The stock markets latest frenetic practice is something called high-frequency trading (H.F.T.). It is as if Wall Street has taken the frantic practices of markets past and put them on steroids. H.F.T. is fast taking over the market. Between 50 percent to 70 percent of all trading done today is by “traders” who are not human at all, but rather supersensitive computer programs that use algorithms to sense minute market trends and automatically buy and sell massive volumes of stocks in the twinkle of a nanosecond. Firms using these “traders” will even locate themselves close to the stock exchange in the hopes of shortening the physical distance of the binary pulses over the wire and thus get the jump on competitors.
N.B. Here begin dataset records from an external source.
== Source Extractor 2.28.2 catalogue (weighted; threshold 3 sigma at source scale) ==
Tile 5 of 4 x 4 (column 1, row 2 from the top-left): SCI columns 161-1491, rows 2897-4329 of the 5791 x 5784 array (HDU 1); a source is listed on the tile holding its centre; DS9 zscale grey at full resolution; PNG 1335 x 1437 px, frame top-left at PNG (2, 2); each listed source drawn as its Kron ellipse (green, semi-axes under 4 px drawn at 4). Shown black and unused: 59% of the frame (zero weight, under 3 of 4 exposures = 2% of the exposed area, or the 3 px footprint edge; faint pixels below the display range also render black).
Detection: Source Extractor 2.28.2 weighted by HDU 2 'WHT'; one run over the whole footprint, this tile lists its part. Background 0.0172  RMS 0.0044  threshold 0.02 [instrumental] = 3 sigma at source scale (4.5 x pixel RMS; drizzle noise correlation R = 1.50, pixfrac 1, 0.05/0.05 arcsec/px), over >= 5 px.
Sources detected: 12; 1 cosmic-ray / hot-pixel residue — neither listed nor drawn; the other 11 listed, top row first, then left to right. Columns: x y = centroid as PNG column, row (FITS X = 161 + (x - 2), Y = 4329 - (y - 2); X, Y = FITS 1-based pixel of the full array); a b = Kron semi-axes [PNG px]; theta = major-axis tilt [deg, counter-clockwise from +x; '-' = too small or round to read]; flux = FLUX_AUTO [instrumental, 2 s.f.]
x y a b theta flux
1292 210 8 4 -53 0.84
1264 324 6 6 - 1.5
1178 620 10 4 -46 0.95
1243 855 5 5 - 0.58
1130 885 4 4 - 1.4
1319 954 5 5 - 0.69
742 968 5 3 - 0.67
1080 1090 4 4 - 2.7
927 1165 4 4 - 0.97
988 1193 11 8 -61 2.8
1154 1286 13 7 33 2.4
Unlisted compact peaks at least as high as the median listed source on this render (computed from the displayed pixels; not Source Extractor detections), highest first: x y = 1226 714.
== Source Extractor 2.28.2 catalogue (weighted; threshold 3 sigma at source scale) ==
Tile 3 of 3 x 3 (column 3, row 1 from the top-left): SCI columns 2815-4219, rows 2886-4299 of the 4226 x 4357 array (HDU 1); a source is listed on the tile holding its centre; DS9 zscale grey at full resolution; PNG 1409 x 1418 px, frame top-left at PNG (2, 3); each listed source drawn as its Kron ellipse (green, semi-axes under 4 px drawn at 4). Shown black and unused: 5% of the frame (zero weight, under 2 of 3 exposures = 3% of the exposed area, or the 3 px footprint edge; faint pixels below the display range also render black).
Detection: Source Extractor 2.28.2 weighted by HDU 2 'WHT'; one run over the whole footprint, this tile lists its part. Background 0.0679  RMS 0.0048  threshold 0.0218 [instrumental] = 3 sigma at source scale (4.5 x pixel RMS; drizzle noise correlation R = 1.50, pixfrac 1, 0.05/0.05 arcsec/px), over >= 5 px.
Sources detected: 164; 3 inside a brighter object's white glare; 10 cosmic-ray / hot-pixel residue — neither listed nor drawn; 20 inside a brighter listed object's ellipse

Those who engage in high-frequency trading recklessly attempt to throw off restraints of time and space. They create great risks…and great profits by shaving off for themselves fractional cents off massive volumes of shares. It is intemperate in that it departs from the purpose of financial markets which is to provide liquidity so as to encourage confidence in long-term investment and the proper allocation of resources.
Nano-second investment does exactly the opposite. It throws everything into a frenzy. Investment becomes based, not on a company’s performance, but upon an unthinking game of competing algorithms that move the price of shares up or down based on perceived trends. There is no deliberative human judgment involved in such trading but only the electronic attempt to exploit any miniscule price discrepancies, which might appear inside nanosecond windows.
Indeed, such hyperactive trading flooding the markets has already proven destabilizing to the point that many countries are looking at ways to regulate or curtail the trade. Many market disruptions have been traced to H.F.T. The most expressive example of the damage such trading can cause was the May 2010 “flash crash” when several companies lost nearly $1 trillion after a single trading firm allegedly tried to sell 75,000 futures contracts using errant algorithms.
Practice like these lead to more volatile markets, which are in turn less responsive to actual investment value. Even Wall Street experts are beginning to question the wisdom of filling the market with these speed-ridden mechanisms. All of this reflects frenetic intemperance inside economy that points to a central moral problem deep inside the soul of modern man, which is denounced in the book, Return to Order.